▶ Exercise
In the excerpt below on business intelligence and big data, which kind of data is the scope of BI limited to?
Segment Start: Excerpt
A couple of years ago, online retailers changed the way they looked at customers. Trying to understand a customer, it was not only important to know what they actually bought but also what products they looked at, how long they visited a specific webpage, how customers were influenced by promotion emails, how they navigated through the website,…

Because of the digital evolution it is now even possible to add peoples’ opinions and other information in the process of understanding customers. Imagine, for example, receiving a text message while walking by a big sports equipment reseller stating the bike you last week liked on Facebook now will be sold half the price it was. This could become possible by embracing the power of big data.

There is a big pile of big data created every second awaiting to be processed and analyzed but for data to be more meaningful it must integrate sales, finance, marketing, product data with social data, sentiment data, demographic data, competitors data …

Business Intelligence vs. Big Data

Big data is often called the successor to Business Intelligence, but is this really the case ?

The main thing both systems have in common is their existence to provide answers to business questions. But Big Data can and does go further than traditional BI systems. Big data analytics are similar to BI analytics for one of the so-called V’s (Value) but slightly differ in the other 3:

  • Variety: Data can be divided in 3 individual groups:
    • structured (data from data structures generated out of data models),
    • semi-structured (data that conforms to some kind of structure without having a data model) and
    • unstructured (data with no pre-defined data model).
The scope of BI is limited to structured data while big data can handle all kinds of data (database tables, XML, audio- and video-files, etc.). Unlocking the possibilities of handling unstructured data is one difference between Big Data and BI.
  • Volume: 90% of the worlds’ data that exists today is created in the last 2 years. This load of new data is giving enterprises the opportunity to work with a lot of data (gigabytes, terabytes, petabytes, …) in just one single data set. BI specific technologies such as data warehouse appliances, column and in-memory databases can also handle big data and therefore it all comes down to whether the challenge is volume and performance, variety and complexity, or combinations thereof.
  • Velocity or the frequency of data generation or frequency of data delivery. Data warehouse are mostly built using batch-oriented data flows or using data aggregated in virtual databases (data virtualization). Big data on the other hand makes it possible to process data streams in real-time or near real-time and therefore (re)act more agile than competitors.
Segment End: Excerpt
Segment Start: Study material
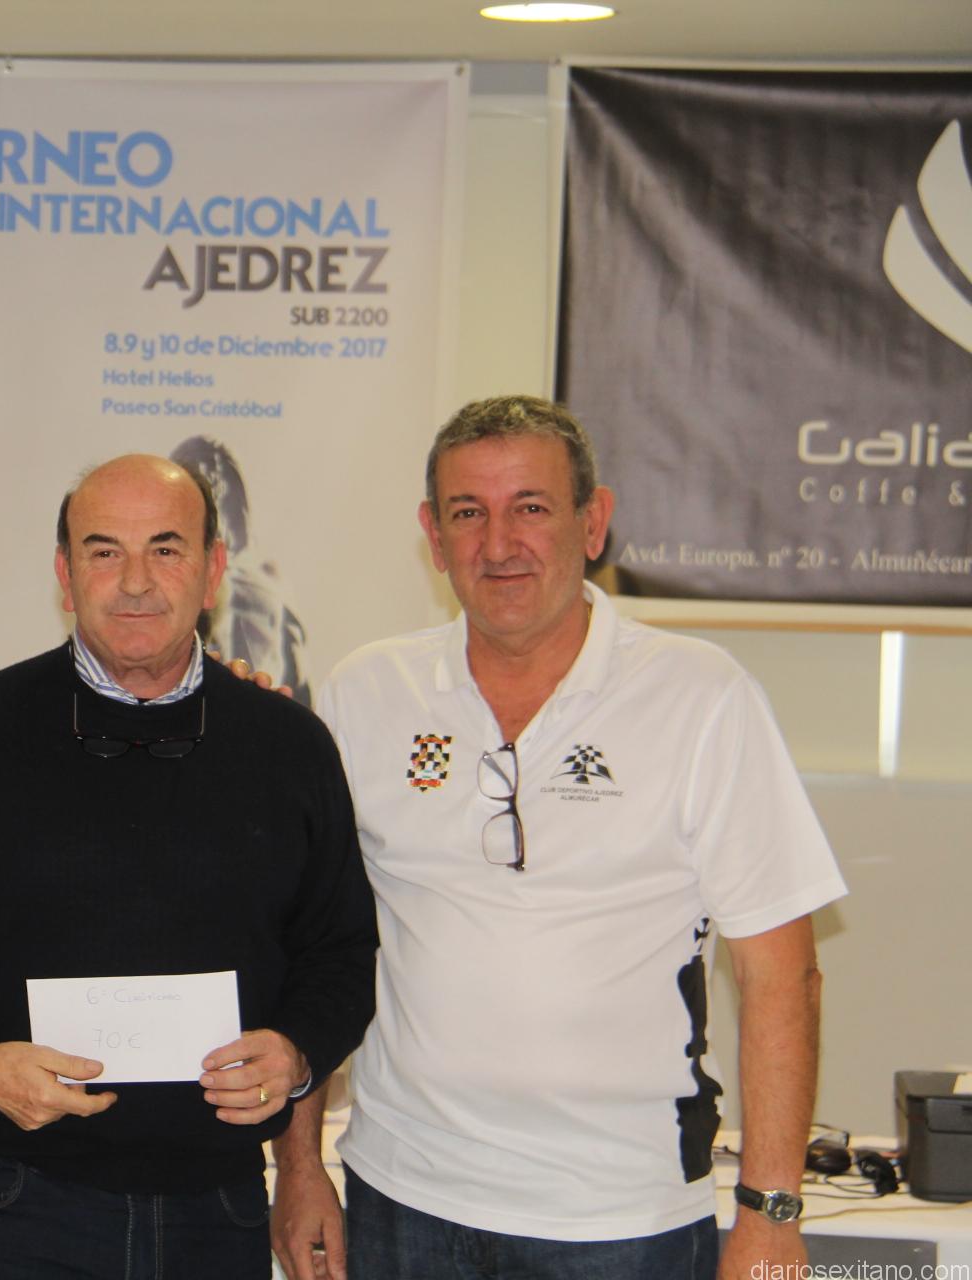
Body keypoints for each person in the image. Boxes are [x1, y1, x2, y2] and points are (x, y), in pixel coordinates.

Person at [271, 395, 846, 1280]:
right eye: (469, 513)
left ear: (593, 522)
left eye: (530, 507)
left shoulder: (700, 697)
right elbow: (315, 949)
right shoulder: (366, 692)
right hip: (403, 1198)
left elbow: (782, 975)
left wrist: (771, 1212)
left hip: (623, 1216)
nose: (499, 544)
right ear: (433, 536)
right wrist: (301, 1165)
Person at [0, 453, 378, 1279]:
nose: (135, 581)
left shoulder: (289, 746)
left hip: (219, 1207)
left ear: (213, 571)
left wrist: (299, 1051)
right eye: (104, 551)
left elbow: (339, 954)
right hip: (10, 1198)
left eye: (166, 549)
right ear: (65, 574)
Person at [170, 434, 314, 704]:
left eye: (223, 491)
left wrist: (290, 717)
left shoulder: (270, 584)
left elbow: (301, 686)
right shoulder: (165, 595)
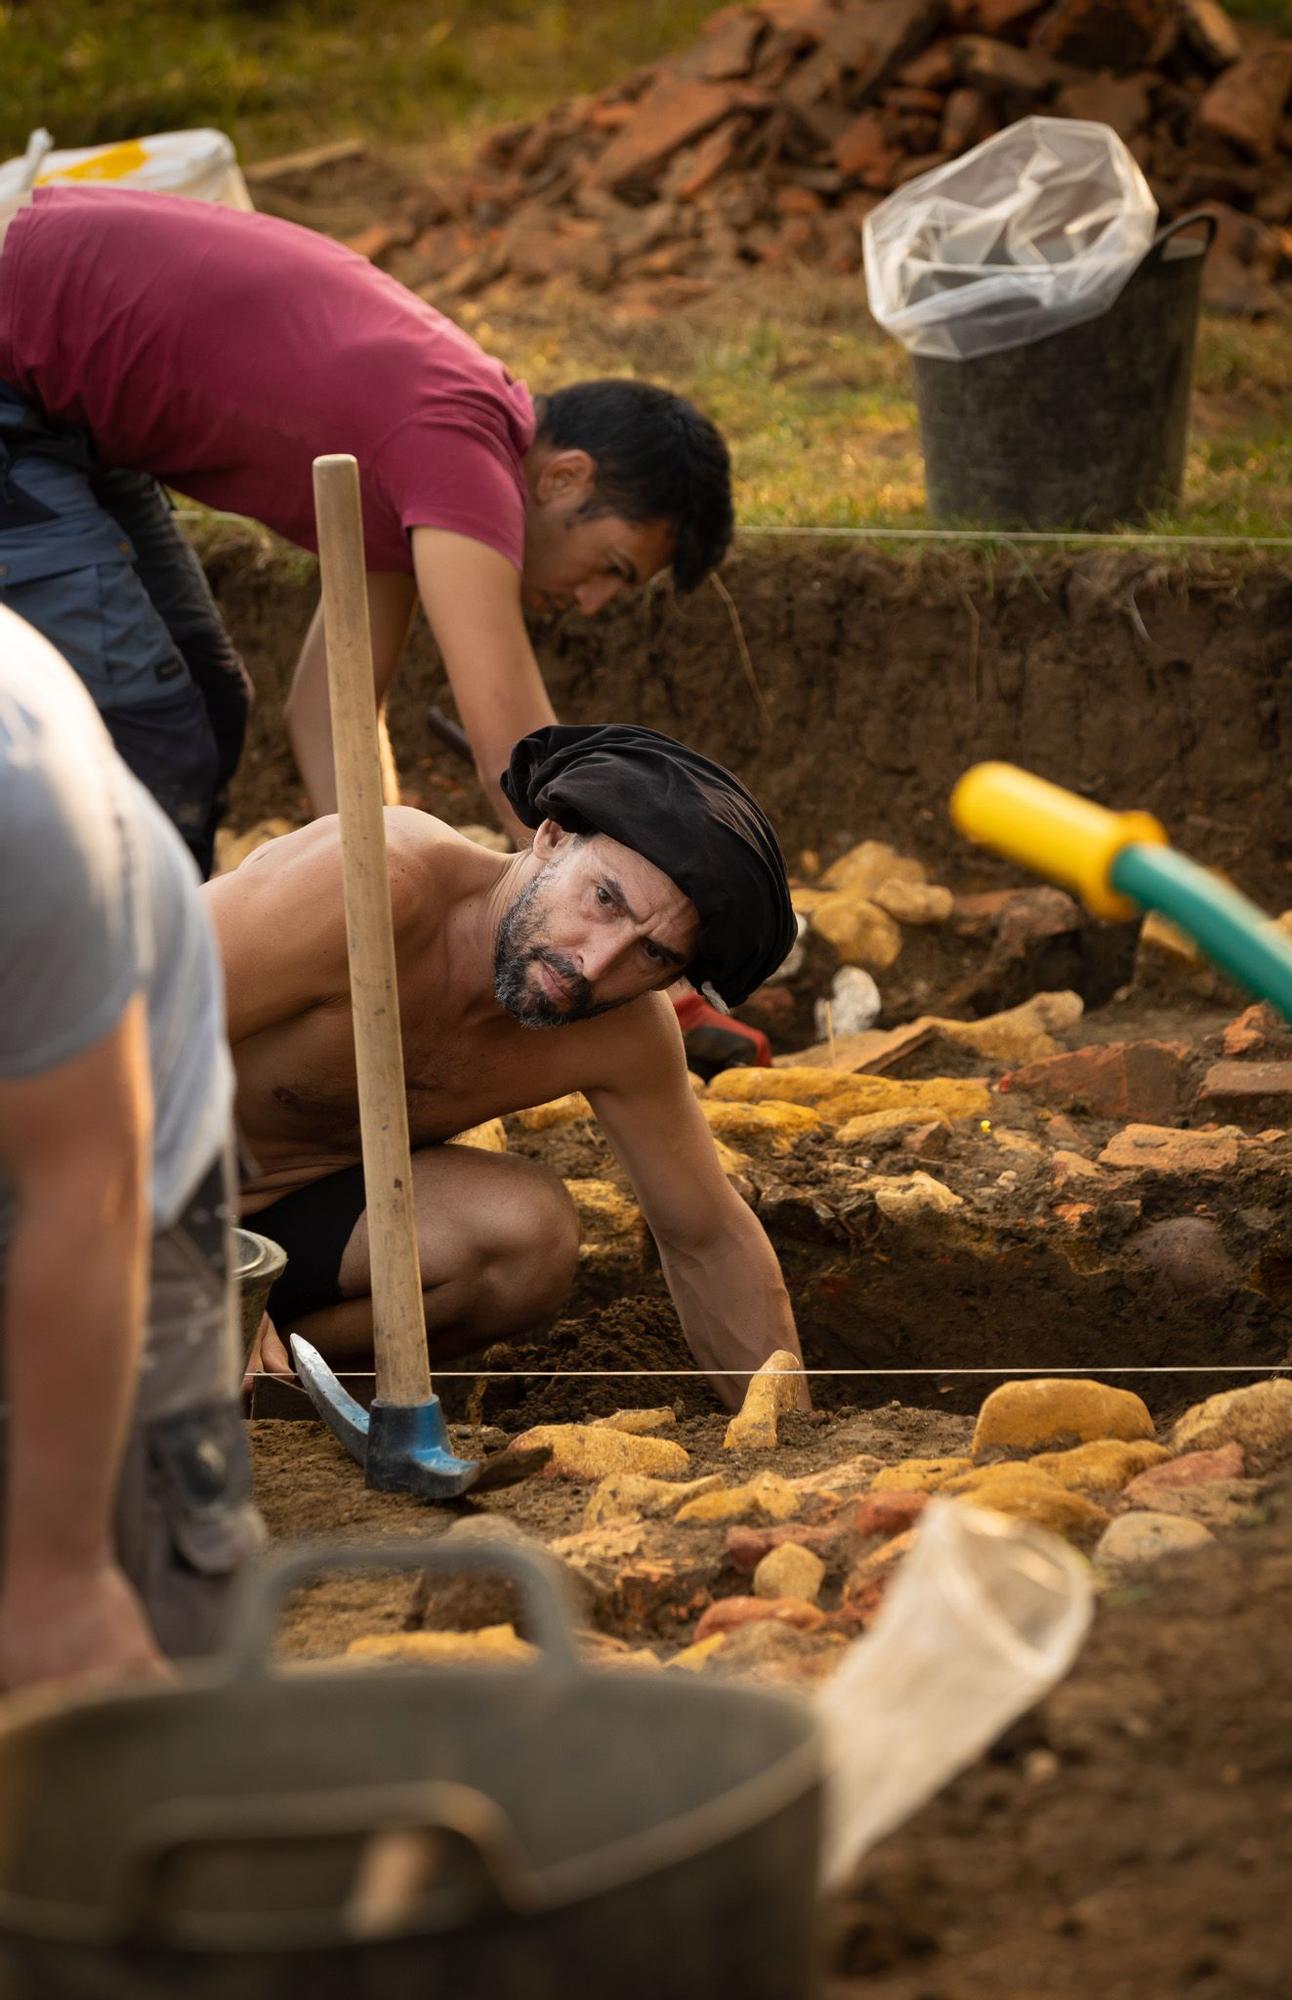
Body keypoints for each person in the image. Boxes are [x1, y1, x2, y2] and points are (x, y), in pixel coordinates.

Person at [0, 185, 733, 878]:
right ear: (564, 476)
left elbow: (330, 714)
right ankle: (113, 995)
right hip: (15, 367)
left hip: (64, 408)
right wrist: (607, 920)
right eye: (612, 565)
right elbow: (514, 747)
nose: (593, 601)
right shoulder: (463, 456)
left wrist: (378, 897)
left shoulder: (429, 467)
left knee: (206, 698)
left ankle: (174, 972)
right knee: (150, 730)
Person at [206, 724, 805, 1409]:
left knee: (525, 1238)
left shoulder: (619, 1030)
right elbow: (94, 1031)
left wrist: (784, 1436)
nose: (595, 963)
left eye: (653, 955)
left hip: (283, 1238)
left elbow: (706, 1239)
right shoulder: (374, 880)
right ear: (550, 838)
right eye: (605, 899)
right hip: (111, 1183)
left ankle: (267, 1387)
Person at [0, 604, 261, 1693]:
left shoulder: (22, 807)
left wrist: (56, 1575)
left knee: (128, 1667)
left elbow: (85, 1185)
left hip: (98, 1177)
Segment End: Study material
▶ The answer
Structured data.